Superintendent Atkins retires May 31. The city School Board has until November to name a successor.
The Charlottesville School Board has set into motion its process for finding the division’s new superintendent.
The search is the current School Board’s first, as Rosa Atkins was appointed in 2006 — before any incumbent member assumed office. Atkins is slated to retire May 31.
“This is really kind of a new ordeal for this entire board,” School Board Chair Lisa Larson-Torres said.
She said the School Board intends to name a permanent superintendent by October.
“The board is unanimous, or we all feel 100%, that we are hoping to name an interim superintendent soon and are moving forward to engage a search firm for the permanent superintendent,” Larson-Torres said.
Larson-Torres said the board has formulated a list of candidates for the interim superintendent position but declined to confirm whether those candidates are internal to the school division.
State law requires school divisions to fill superintendent vacancies within 180 days, although school boards may request extensions. For Charlottesville City Schools, that means a permanent superintendent should be appointed by late November.
The search for the division’s permanent superintendent will be conducted in partnership with a search firm who will guide the process. Exactly which search firm the School Board will work with is yet to be determined, but the board has a list of potential companies from which they can request quotes.
Ben Kiser, executive director of the Virginia Association of School Superintendents, said selecting a search firm is generally the first step school divisions take to determine their new superintendent.
“Once they decide [the firm], then that firm or organization will work directly with the school board on next steps and how to proceed in getting community input and stakeholder input as to the qualifications they want in their new superintendent, and then go from there in terms of advertising — whether it’s in-state advertising or … a national search” Kiser said.
The coming superintendent search will be national in scope, Larson-Torres said.
She, alongside other board members, anticipates that the eventual superintendent will embody the values that the board and Atkins have prioritized — namely, equity in education.
“Dr. Atkins has set the groundwork for what is important to this community. We want someone who mirrors that,” Larson-Torres said. “Whoever this person is needs to step into some pretty incredible shoes, as far as Dr. Atkins goes.”
Seeking a superintendent whose goals are similar to those of the outgoing incumbent is common among Virginia school boards, Kiser said.

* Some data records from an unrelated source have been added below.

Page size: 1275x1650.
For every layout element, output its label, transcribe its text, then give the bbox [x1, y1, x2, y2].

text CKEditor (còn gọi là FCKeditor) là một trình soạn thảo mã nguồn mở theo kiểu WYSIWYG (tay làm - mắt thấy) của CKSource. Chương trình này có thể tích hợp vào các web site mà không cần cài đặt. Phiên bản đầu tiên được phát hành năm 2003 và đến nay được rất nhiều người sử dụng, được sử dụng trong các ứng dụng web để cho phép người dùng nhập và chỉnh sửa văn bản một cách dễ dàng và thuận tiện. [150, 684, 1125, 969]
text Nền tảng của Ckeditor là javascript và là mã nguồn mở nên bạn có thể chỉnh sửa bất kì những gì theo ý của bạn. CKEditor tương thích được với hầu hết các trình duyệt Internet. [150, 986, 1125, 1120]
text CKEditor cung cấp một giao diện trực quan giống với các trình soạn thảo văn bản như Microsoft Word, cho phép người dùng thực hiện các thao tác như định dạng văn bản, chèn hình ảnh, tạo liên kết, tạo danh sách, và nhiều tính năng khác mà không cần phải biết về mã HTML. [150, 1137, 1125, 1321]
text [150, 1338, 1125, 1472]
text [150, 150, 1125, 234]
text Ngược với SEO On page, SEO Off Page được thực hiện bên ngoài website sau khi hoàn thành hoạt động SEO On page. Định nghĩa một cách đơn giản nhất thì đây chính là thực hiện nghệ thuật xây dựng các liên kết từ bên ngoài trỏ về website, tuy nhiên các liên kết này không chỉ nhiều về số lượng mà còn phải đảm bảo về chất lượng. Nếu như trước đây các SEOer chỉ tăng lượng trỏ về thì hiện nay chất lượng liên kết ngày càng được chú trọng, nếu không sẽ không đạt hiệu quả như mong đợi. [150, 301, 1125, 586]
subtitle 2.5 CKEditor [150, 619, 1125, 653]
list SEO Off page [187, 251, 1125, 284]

“If school boards are very much supportive of the previous superintendent, they might think in terms of, ‘well we want qualifications that mirror the person leaving,’” Kiser said.
The School Board intends to conduct extensive community engagement during its search for the next superintendent — though the specific means by which they will do so are yet to be determined. Whichever search firm the board selects will guide methods to engage the community, but the board can tweak the process as they see fit.
Larson-Torres envisions that community engagement might involve virtual town halls, Zoom meetings or – depending on public health restrictions – face-to-face forums. Whichever means they choose, the board wants “as much community engagement as possible,” Larson-Torres said.
The board has already begun closed meetings to discuss the upcoming superintendent vacancy, the most recent of which occurred Wednesday.